■ GOAL OF THE EXERCISE
An exact copy of every entry below is required, and no picture may appear in it.

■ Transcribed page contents

Content starts

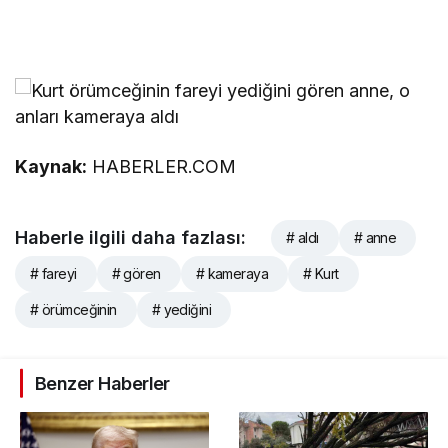
Kaynak:
HABERLER.COM
Haberle ilgili daha fazlası:
# aldı
# anne
# fareyi
# gören
# kameraya
# Kurt
# örümceğinin
# yediğini
Benzer Haberler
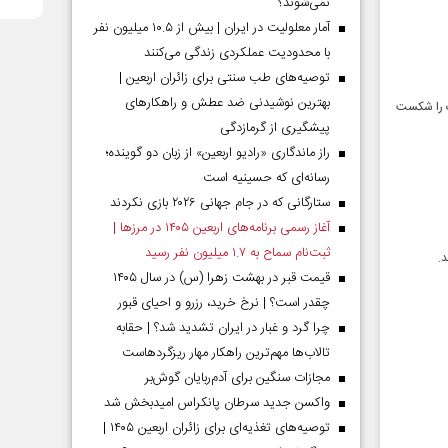
نمی‌شوند؟
آمار معلولیت در ایران | بیش از ۱۰.۵ میلیون نفر
با محدودیت عملکردی زندگی می‌کنند
توصیه‌های طب سنتی برای زائران اربعین |
بهترین نوشیدنی ضد عطش و راهکارهای
با نتیجه ۴ بر ۲ میزبانش هنگ‌کنگ را شکست
پیشگیری از گرمازدگی
راز ماندگاری «رادیو اربعین» از زبان دو گوینده؛
رسانه‌ای که حسینیه است
ستارگانی که در جام جهانی ۲۰۲۶ بازی نکردند
آغاز رسمی برنامه‌های اربعین ۱۴۰۵ در مرز‌ها |
ثبت‌نام سماح به ۱.۷ میلیون نفر رسید
قیمت قبر در بهشت زهرا (س) در سال ۱۴۰۵
چقدر است؟ | نرخ خرید، رزرو و احیای قبور
چرا گرد و غبار در ایران تشدید شد؟ | حقابه
تالاب‌ها مهم‌ترین راهکار مهار ریزگردهاست
مجازات سنگین برای آدم‌ربایان گوش‌بر
واکسن جدید سرطان پانکراس امیدبخش شد
توصیه‌های تغذیه‌ای برای زائران اربعین ۱۴۰۵ |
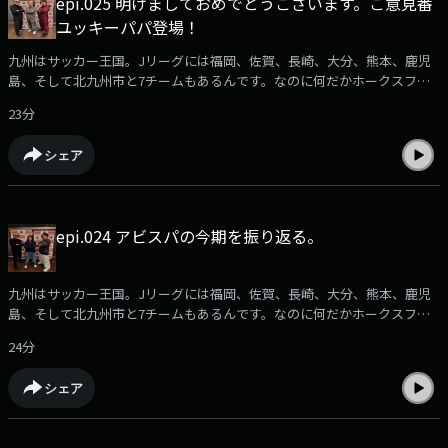
epi.025 明けましておめでとうございます。ご意見番
ユッキーパパ登場！
九州はサッカー王国。Jリーグには福岡、佐賀、長崎、大分、熊本、鹿児
島、そして北九州市と7チームもあるんです。なのに何だかホークスファ
ンに押され気味に感じるのは私だけ？サッカー大好きな人も、全く知らな
23分
い人もサッカーが好きになる！？ そんな番組です。サッカーファン集ま
れ！番組へのメール募集中⁠⁠⁠⁠⁠⁠ksd@rkbr.jp⁠⁠⁠⁠⁠⁠出演：加納亨紀（ユッキー）SY-
シェア
G（シュージ）豊永阿紀（アッキーアビスパアンバサダー HKT48)
epi.024 アビスパの今期を振り返る。
九州はサッカー王国。Jリーグには福岡、佐賀、長崎、大分、熊本、鹿児
島、そして北九州市と7チームもあるんです。なのに何だかホークスファ
ンに押され気味に感じるのは私だけ？サッカー大好きな人も、全く知らな
24分
い人もサッカーが好きになる！？ そんな番組です。サッカーファン集ま
れ！番組へのメール募集中⁠⁠⁠⁠⁠ksd@rkbr.jp⁠⁠⁠⁠⁠出演：加納亨紀（ユッキー）SY-
シェア
G（シュージ）豊永阿紀（アッキーアビスパアンバサダー HKT48)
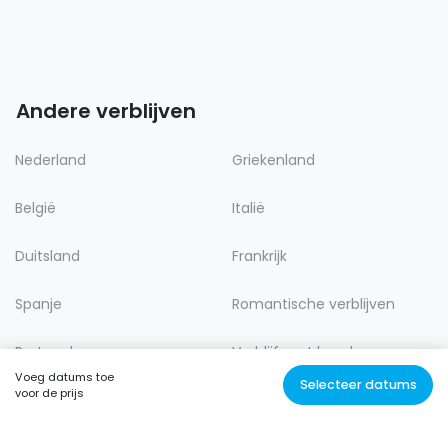
Andere verblijven
Nederland
Griekenland
België
Italië
Duitsland
Frankrijk
Spanje
Romantische verblijven
Portugal
Verblijf met hond
Voeg datums toe
Selecteer datums
voor de prijs
Lastminute
Natuur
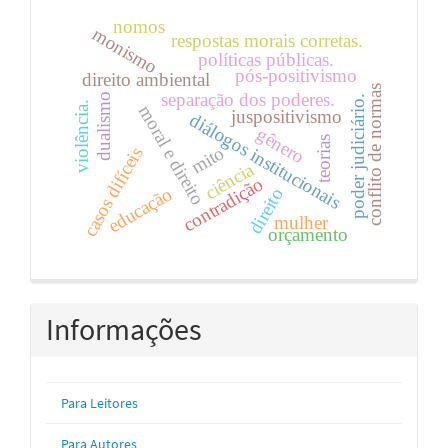
nomos
monismo
respostas morais corretas.
políticas públicas.
pós-positivismo
direito ambiental
conflito de normas
separação dos poderes.
dualismo
poder judiciário.
violência.
moral e direito
juspositivismo
diálogos institucionais
gênero
teorias
mito
casos difíceis
ciência
contradição
educação
direito
mulher
orçamento
Informações
Para Leitores
Para Autores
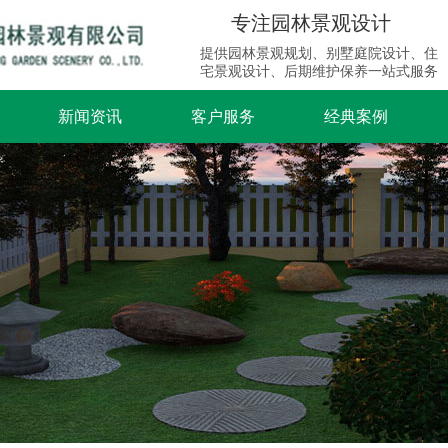
专注园林景观设计
提供园林景观规划、别墅庭院设计、住
宅景观设计、后期维护保养一站式服务
新闻资讯
客户服务
经典案例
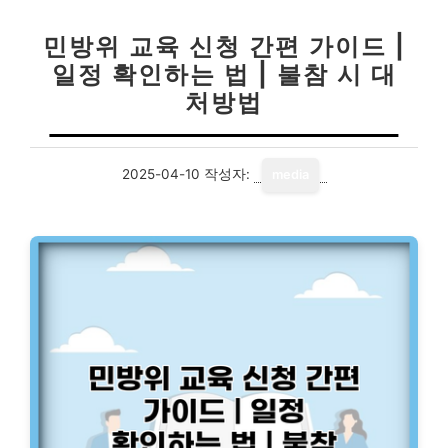
민방위 교육 신청 간편 가이드 |
일정 확인하는 법 | 불참 시 대
처방법
2025-04-10
작성자:
media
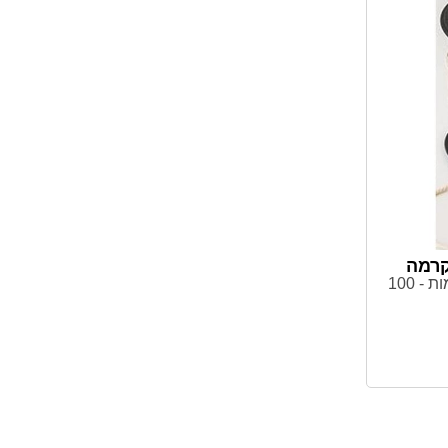
חומר - כותנה, צבע - גולמי, כמות - 100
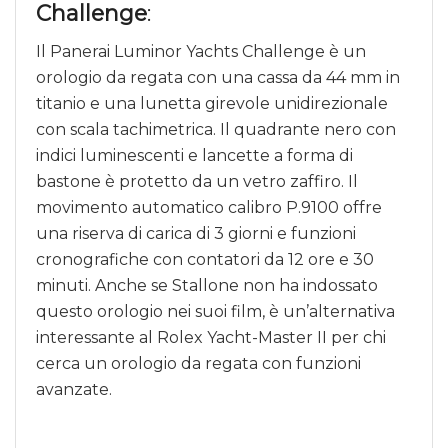
Challenge
:
Il Panerai Luminor Yachts Challenge è un
orologio da regata con una cassa da 44 mm in
titanio e una lunetta girevole unidirezionale
con scala tachimetrica. Il quadrante nero con
indici luminescenti e lancette a forma di
bastone è protetto da un vetro zaffiro. Il
movimento automatico calibro P.9100 offre
una riserva di carica di 3 giorni e funzioni
cronografiche con contatori da 12 ore e 30
minuti. Anche se Stallone non ha indossato
questo orologio nei suoi film, è un’alternativa
interessante al Rolex Yacht-Master II per chi
cerca un orologio da regata con funzioni
avanzate.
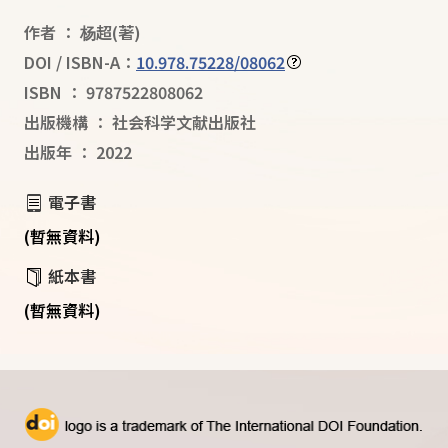
作者
：
杨超
(著)
DOI / ISBN-A：
10.978.75228/08062
ISBN
：
9787522808062
出版機構
：
社会科学文献出版社
出版年
：
2022
電子書
(暫無資料)
紙本書
(暫無資料)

Content ends

■ SOLVED PROBLEM
Kaynak:
HABERLER.COM
Haberle ilgili daha fazlası:
# aldı
# anne
# fareyi
# gören
# kameraya
# Kurt
# örümceğinin
# yediğini
Benzer Haberler
نمی‌شوند؟
آمار معلولیت در ایران | بیش از ۱۰.۵ میلیون نفر
با محدودیت عملکردی زندگی می‌کنند
توصیه‌های طب سنتی برای زائران اربعین |
بهترین نوشیدنی ضد عطش و راهکارهای
با نتیجه ۴ بر ۲ میزبانش هنگ‌کنگ را شکست
پیشگیری از گرمازدگی
راز ماندگاری «رادیو اربعین» از زبان دو گوینده؛
رسانه‌ای که حسینیه است
ستارگانی که در جام جهانی ۲۰۲۶ بازی نکردند
آغاز رسمی برنامه‌های اربعین ۱۴۰۵ در مرز‌ها |
ثبت‌نام سماح به ۱.۷ میلیون نفر رسید
قیمت قبر در بهشت زهرا (س) در سال ۱۴۰۵
چقدر است؟ | نرخ خرید، رزرو و احیای قبور
چرا گرد و غبار در ایران تشدید شد؟ | حقابه
تالاب‌ها مهم‌ترین راهکار مهار ریزگردهاست
مجازات سنگین برای آدم‌ربایان گوش‌بر
واکسن جدید سرطان پانکراس امیدبخش شد
توصیه‌های تغذیه‌ای برای زائران اربعین ۱۴۰۵ |
epi.025 明けましておめでとうございます。ご意見番
ユッキーパパ登場！
九州はサッカー王国。Jリーグには福岡、佐賀、長崎、大分、熊本、鹿児
島、そして北九州市と7チームもあるんです。なのに何だかホークスファ
ンに押され気味に感じるのは私だけ？サッカー大好きな人も、全く知らな
23分
い人もサッカーが好きになる！？ そんな番組です。サッカーファン集ま
れ！番組へのメール募集中⁠⁠⁠⁠⁠⁠ksd@rkbr.jp⁠⁠⁠⁠⁠⁠出演：加納亨紀（ユッキー）SY-
シェア
G（シュージ）豊永阿紀（アッキーアビスパアンバサダー HKT48)
epi.024 アビスパの今期を振り返る。
九州はサッカー王国。Jリーグには福岡、佐賀、長崎、大分、熊本、鹿児
島、そして北九州市と7チームもあるんです。なのに何だかホークスファ
ンに押され気味に感じるのは私だけ？サッカー大好きな人も、全く知らな
24分
い人もサッカーが好きになる！？ そんな番組です。サッカーファン集ま
れ！番組へのメール募集中⁠⁠⁠⁠⁠ksd@rkbr.jp⁠⁠⁠⁠⁠出演：加納亨紀（ユッキー）SY-
シェア
G（シュージ）豊永阿紀（アッキーアビスパアンバサダー HKT48)
Andere verblijven
Nederland
Griekenland
België
Italië
Duitsland
Frankrijk
Spanje
Romantische verblijven
Portugal
Verblijf met hond
Voeg datums toe
Selecteer datums
voor de prijs
Lastminute
Natuur
nomos
monismo
respostas morais corretas.
políticas públicas.
pós-positivismo
direito ambiental
conflito de normas
separação dos poderes.
dualismo
poder judiciário.
violência.
moral e direito
juspositivismo
diálogos institucionais
gênero
teorias
mito
casos difíceis
ciência
contradição
educação
direito
mulher
orçamento
Informações
Para Leitores
Para Autores
专注园林景观设计
提供园林景观规划、别墅庭院设计、住
宅景观设计、后期维护保养一站式服务
新闻资讯
客户服务
经典案例
민방위 교육 신청 간편 가이드 |
일정 확인하는 법 | 불참 시 대
처방법
2025-04-10
작성자:
media
חומר - כותנה, צבע - גולמי, כמות - 100
Challenge
:
Il Panerai Luminor Yachts Challenge è un
orologio da regata con una cassa da 44 mm in
titanio e una lunetta girevole unidirezionale
con scala tachimetrica. Il quadrante nero con
indici luminescenti e lancette a forma di
bastone è protetto da un vetro zaffiro. Il
movimento automatico calibro P.9100 offre
una riserva di carica di 3 giorni e funzioni
cronografiche con contatori da 12 ore e 30
minuti. Anche se Stallone non ha indossato
questo orologio nei suoi film, è un’alternativa
interessante al Rolex Yacht-Master II per chi
cerca un orologio da regata con funzioni
avanzate.
作者
：
杨超
(著)
DOI / ISBN-A：
10.978.75228/08062
ISBN
：
9787522808062
出版機構
：
社会科学文献出版社
出版年
：
2022
電子書
(暫無資料)
紙本書
(暫無資料)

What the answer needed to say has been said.